Now, let’s do this for the rest of the $e_{i}$‘s.  In general, we have

$\|T(e_{i})\| = \|T^{\ast}(e_{i})\|$

$= |a_{i,i}|^{2} = |a_{i,i}|^{2} + |a_{i,i+1}|^{2} + \dots + |a_{i, n}|^{2}$

which means that only $a_{i,i}$ is potentially non-zero, and everything else is zero.  This means that our matrix

$M(T) = \left(\begin{array}{ccc}a_{1,1}& &0 \\ & \ddots & \\ 0 & & a_{n,n}\end{array}\right)$

which means that $M(T)$ is diagonal. Note, then, that the non-zero diagonal entries are eigenvalues (as $T(e_{i}) = a_{i,i}e_{i}$) with the associated eigenvectors $e_{i}$!  This means that we actually have that our basis is an orthonomal basis made of eigenvectors.  Which is what we wanted!  $\Diamond$.

This tells us a lot.  If we have $T$ is normal, then we can say a lot about the way that $V$ can be decomposed.  In fact, if $T$ is normal and $V$ is complex, then we can actually have one of the nicest decompositions of $V$!

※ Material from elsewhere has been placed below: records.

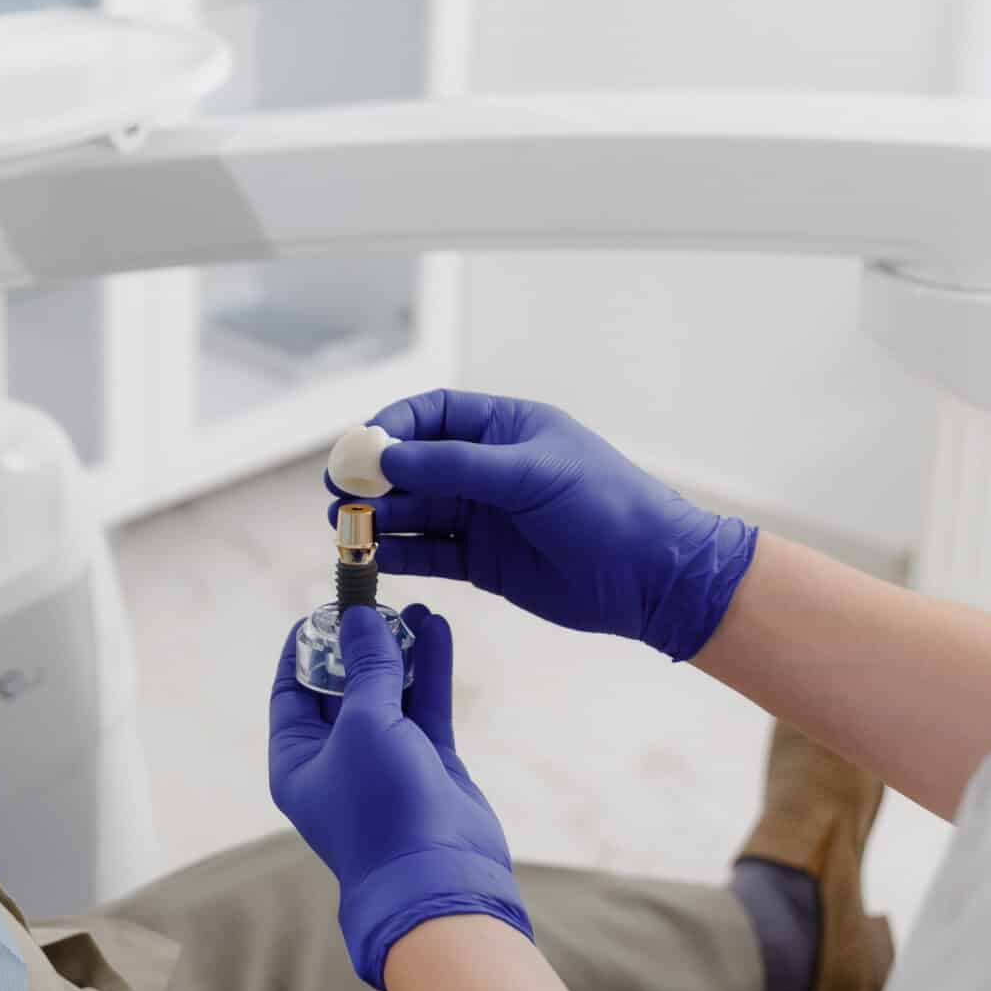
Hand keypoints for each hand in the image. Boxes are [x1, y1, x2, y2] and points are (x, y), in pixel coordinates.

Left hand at [268, 603, 531, 988]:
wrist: (440, 877)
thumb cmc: (382, 809)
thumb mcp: (364, 726)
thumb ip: (366, 668)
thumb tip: (359, 618)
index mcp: (297, 760)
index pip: (289, 691)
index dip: (303, 647)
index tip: (323, 608)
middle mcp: (336, 759)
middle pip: (341, 686)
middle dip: (359, 643)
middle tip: (376, 600)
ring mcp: (384, 761)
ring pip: (389, 692)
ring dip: (400, 651)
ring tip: (416, 607)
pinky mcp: (427, 764)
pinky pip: (424, 706)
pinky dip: (430, 669)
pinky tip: (438, 630)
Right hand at [339, 389, 758, 664]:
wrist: (652, 576)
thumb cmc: (606, 507)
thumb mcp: (530, 474)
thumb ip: (457, 467)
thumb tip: (389, 457)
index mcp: (506, 429)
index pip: (434, 414)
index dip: (393, 426)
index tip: (361, 444)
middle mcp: (490, 469)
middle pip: (415, 466)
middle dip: (374, 475)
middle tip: (338, 487)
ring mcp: (485, 517)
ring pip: (416, 511)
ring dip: (379, 516)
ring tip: (345, 524)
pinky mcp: (484, 563)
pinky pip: (430, 553)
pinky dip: (399, 554)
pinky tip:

Next time, we will plow right on through to the reals version of the spectral theorem.  The proof (which I will essentially be paraphrasing from Axler, as usual.) is actually significantly different from the proof of the complex case, and it requires a few theorems which will not seem to be at all related until we actually do the proof.  The reason I’m doing the real version of the proof, and including all those little weird lemmas, is because it actually does tell us quite a bit about the character of real spaces which are the kind of spaces that I feel we’re most familiar with.

The secret, which I’ll tell you now, is that for real spaces we essentially replace “normal” with “self-adjoint” and the same conditions hold.  This is kind of nice, but because self-adjoint is a much stronger condition (self-adjoint actually implies normal.  why?) there are fewer maps that actually satisfy the real spectral theorem.  Sad.